What it still can't do: Understand brand voice without extensive training examples. Know what NOT to say. Adapt to entirely new contexts without guidance.
LEVEL 3: AI DOES THIS INCONSISTENTLY
Long-form strategic content. Original creative concepts. Predicting behavior in new markets. Maintaining consistent brand voice across channels.
Examples that are hit-or-miss: Campaign strategy documents. Thought leadership articles (often generic). Trend predictions (sometimes right, sometimes wrong).
Why: Results depend heavily on prompt quality, require significant editing, and show wildly variable quality.
LEVEL 2: AI DOES THIS POORLY
Understanding company politics and culture. Reading between the lines.
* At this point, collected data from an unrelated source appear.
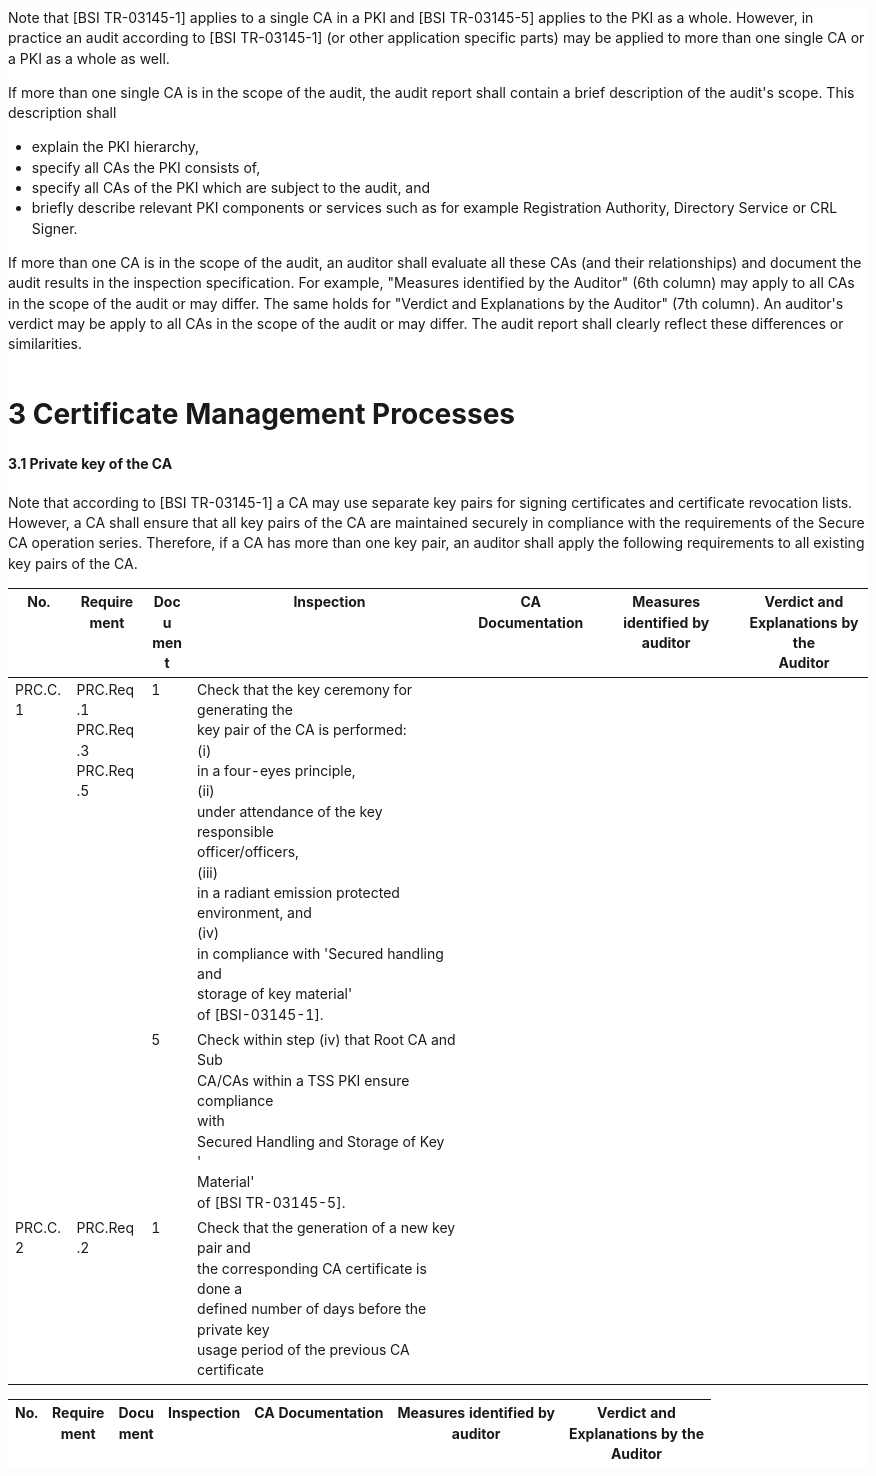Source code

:Note that [BSI TR-03145-1] applies to a single CA in a PKI and [BSI TR-03145-5] applies to the PKI as a whole. However, in practice an audit according to [BSI TR-03145-1] (or other application specific parts) may be applied to more than one single CA or a PKI as a whole as well.

If more than one single CA is in the scope of the audit, the audit report shall contain a brief description of the audit's scope. This description shall

- explain the PKI hierarchy,
- specify all CAs the PKI consists of,
- specify all CAs of the PKI which are subject to the audit, and
- briefly describe relevant PKI components or services such as for example Registration Authority, Directory Service or CRL Signer.

If more than one CA is in the scope of the audit, an auditor shall evaluate all these CAs (and their relationships) and document the audit results in the inspection specification. For example, "Measures identified by the Auditor" (6th column) may apply to all CAs in the scope of the audit or may differ. The same holds for "Verdict and Explanations by the Auditor" (7th column). An auditor's verdict may be apply to all CAs in the scope of the audit or may differ. The audit report shall clearly reflect these differences or similarities.

# 3 Certificate Management Processes

#### 3.1 Private key of the CA

Note that according to [BSI TR-03145-1] a CA may use separate key pairs for signing certificates and certificate revocation lists. However, a CA shall ensure that all key pairs of the CA are maintained securely in compliance with the requirements of the Secure CA operation series. Therefore, if a CA has more than one key pair, an auditor shall apply the following requirements to all existing key pairs of the CA.

<span id="page-12-1"></span><span id="page-12-0"></span>

| No.     | Require<br>ment                     | Docu<br>ment | Inspection                                                                                                                                                                                                                                                                                                                                                          | CA Documentation | Measures identified by<br>auditor | Verdict and<br>Explanations by the<br>Auditor |
|---------|-------------------------------------|--------------|---------------------------------------------------------------------------------------------------------------------------------------------------------------------------------------------------------------------------------------------------------------------------------------------------------------------------------------------------------------------|------------------|-----------------------------------|-----------------------------------------------|
| PRC.C.1 | PRC.Req.1<br>PRC.Req.3<br>PRC.Req.5 | 1            | Check that the key ceremony for generating the<br>key pair of the CA is performed:<br>(i)<br>in a four-eyes principle,<br>(ii)<br>under attendance of the key responsible<br>officer/officers,<br>(iii)<br>in a radiant emission protected<br>environment, and<br>(iv)<br>in compliance with 'Secured handling and<br>storage of key material'<br>of [BSI-03145-1]. |                  |                                   |                                               |
|         |                                     | 5            | Check within step (iv) that Root CA and Sub<br>CA/CAs within a TSS PKI ensure compliance<br>with<br>Secured Handling and Storage of Key<br>'<br>Material'<br>of [BSI TR-03145-5].                                                                                                                                                                                   |                  |                                   |                                               |
| PRC.C.2 | PRC.Req.2                           | 1            | Check that the generation of a new key pair and<br>the corresponding CA certificate is done a<br>defined number of days before the private key<br>usage period of the previous CA certificate                                                                                                                                                                       |                  |                                   |                                               |

| No.     | Require<br>ment                                   | Docu<br>ment | Inspection                                                                                                                                                                                                                                                                                                                                                                                                                                                                                                  | CA Documentation | Measures identified by<br>auditor | Verdict and<br>Explanations by the<br>Auditor |
|---------|---------------------------------------------------|--------------|-------------------------------------------------------------------------------------------------------------------------------------------------------------------------------------------------------------------------------------------------------------------------------------------------------------------------------------------------------------------------------------------------------------------------------------------------------------------------------------------------------------|------------------|-----------------------------------|-----------------------------------------------|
Knowing when to break the brand rules. Generating truly novel, original ideas.
Examples that fail: Navigating executive disagreements on messaging. Pitching controversial campaigns internally. Deciding which trends to ignore.
LEVEL 1: AI CANNOT DO THIS AT ALL
Building genuine relationships. Negotiating budgets and timelines. Defending creative decisions in a room. Knowing when to kill a project.
Examples: Convincing a CEO to take a brand risk. Managing a team through a reorganization. Presenting to the board and reading the room.
TESTING VENDOR CLAIMS WITH THE LADDER
Claim: "Our AI fully automates your content calendar — no human input needed." Writing content = Level 4 (needs oversight). Strategy = Level 2–3 (AI does poorly). Verdict: Overselling.
Claim: "AI analyzes customer data and tells you which segments to target." Pattern recognition = Level 5 (great). Strategic prioritization = Level 2 (poor). Verdict: Half true. AI finds patterns; you decide what they mean.
Claim: "Our AI writes emails that match your brand voice perfectly." Drafting = Level 4 (needs oversight). Brand voice consistency = Level 3 (inconsistent). Verdict: Requires training data, ongoing refinement, and human editing.
KEY TAKEAWAY
When a vendor claims AI does something, plot it on the Capability Ladder. If they're claiming Level 4–5 performance for a task that realistically sits at Level 2–3, they're overselling. Use this framework to push back with confidence.